*What is needed*.
Every record must appear in your reply exactly as written.

*Data*.

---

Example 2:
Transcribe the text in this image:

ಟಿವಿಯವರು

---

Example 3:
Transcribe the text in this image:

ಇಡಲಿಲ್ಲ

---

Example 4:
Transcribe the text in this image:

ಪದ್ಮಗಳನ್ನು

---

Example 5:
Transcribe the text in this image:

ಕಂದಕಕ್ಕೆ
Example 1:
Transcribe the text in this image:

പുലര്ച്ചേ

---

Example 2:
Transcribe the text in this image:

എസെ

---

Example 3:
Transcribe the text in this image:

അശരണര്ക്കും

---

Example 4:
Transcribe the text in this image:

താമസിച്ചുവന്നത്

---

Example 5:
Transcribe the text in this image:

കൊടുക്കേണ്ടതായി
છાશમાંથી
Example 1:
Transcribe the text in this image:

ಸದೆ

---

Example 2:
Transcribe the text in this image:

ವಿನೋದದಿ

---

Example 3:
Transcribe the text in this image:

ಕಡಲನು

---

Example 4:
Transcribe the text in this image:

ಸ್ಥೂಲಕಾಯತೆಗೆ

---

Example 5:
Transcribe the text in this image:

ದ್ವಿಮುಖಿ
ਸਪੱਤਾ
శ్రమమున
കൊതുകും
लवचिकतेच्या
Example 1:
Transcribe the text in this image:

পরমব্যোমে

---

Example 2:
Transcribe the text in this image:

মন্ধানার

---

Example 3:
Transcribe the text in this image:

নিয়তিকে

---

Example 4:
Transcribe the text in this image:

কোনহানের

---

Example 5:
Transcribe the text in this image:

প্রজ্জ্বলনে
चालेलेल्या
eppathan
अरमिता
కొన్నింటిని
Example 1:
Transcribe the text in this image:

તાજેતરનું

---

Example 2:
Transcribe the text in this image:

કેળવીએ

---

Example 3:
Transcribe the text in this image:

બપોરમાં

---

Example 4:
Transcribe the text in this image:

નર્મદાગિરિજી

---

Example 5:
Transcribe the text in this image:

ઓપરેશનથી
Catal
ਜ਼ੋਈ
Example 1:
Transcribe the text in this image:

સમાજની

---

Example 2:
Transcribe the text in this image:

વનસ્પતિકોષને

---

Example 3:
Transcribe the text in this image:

*Written answer*.
---

Example 2:
Transcribe the text in this image:

ಟಿವಿಯವರು

---

Example 3:
Transcribe the text in this image:

ಇಡಲಿಲ್ಲ

---

Example 4:
Transcribe the text in this image:

ಪದ್ಮಗಳನ್ನು

---

Example 5:
Transcribe the text in this image:

ಕಂದಕಕ್ಕೆ
Example 1:
Transcribe the text in this image:

പുലര്ച്ചേ

---

Example 2:
Transcribe the text in this image:

എസെ

---

Example 3:
Transcribe the text in this image:

അശരണര്ക്കും

---

Example 4:
Transcribe the text in this image:

താമസിച്ചുവന്നത്

---

Example 5:
Transcribe the text in this image:

കൊടുക്കേണ്ടതായി
છાશમાંથી
Example 1:
Transcribe the text in this image:

ಸದೆ

---

Example 2:
Transcribe the text in this image:

ವಿನೋದದಿ

---

Example 3:
Transcribe the text in this image:

ಕಡಲನು

---

Example 4:
Transcribe the text in this image:

ಸ್ಥೂಲಕಾಯತೆಗೆ

---

Example 5:
Transcribe the text in this image:

ದ್ವಿಮುಖಿ
ਸਪੱਤਾ
శ్రమమున
കൊതുകും
लवचिकतेच्या
Example 1:
Transcribe the text in this image:

পরমব্যোমে

---

Example 2:
Transcribe the text in this image:

মন্ধানার

---

Example 3:
Transcribe the text in this image:

নিয়তিকে

---

Example 4:
Transcribe the text in this image:

কোনহানের

---

Example 5:
Transcribe the text in this image:

প্রজ্জ্বলনে
चालेलेल्या
eppathan
अरमिता
కొన్నింటిని
Example 1:
Transcribe the text in this image:

તાજેતરનું

---

Example 2:
Transcribe the text in this image:

કેળવીએ

---

Example 3:
Transcribe the text in this image:

બપોરમાં

---

Example 4:
Transcribe the text in this image:

નર્મદાગિરિજી

---

Example 5:
Transcribe the text in this image:

ઓપરેશનથી
Catal
ਜ਼ੋਈ
Example 1:
Transcribe the text in this image:

સમાજની

---

Example 2:
Transcribe the text in this image:

વનસ્પતિકોષને

---

Example 3:
Transcribe the text in this image:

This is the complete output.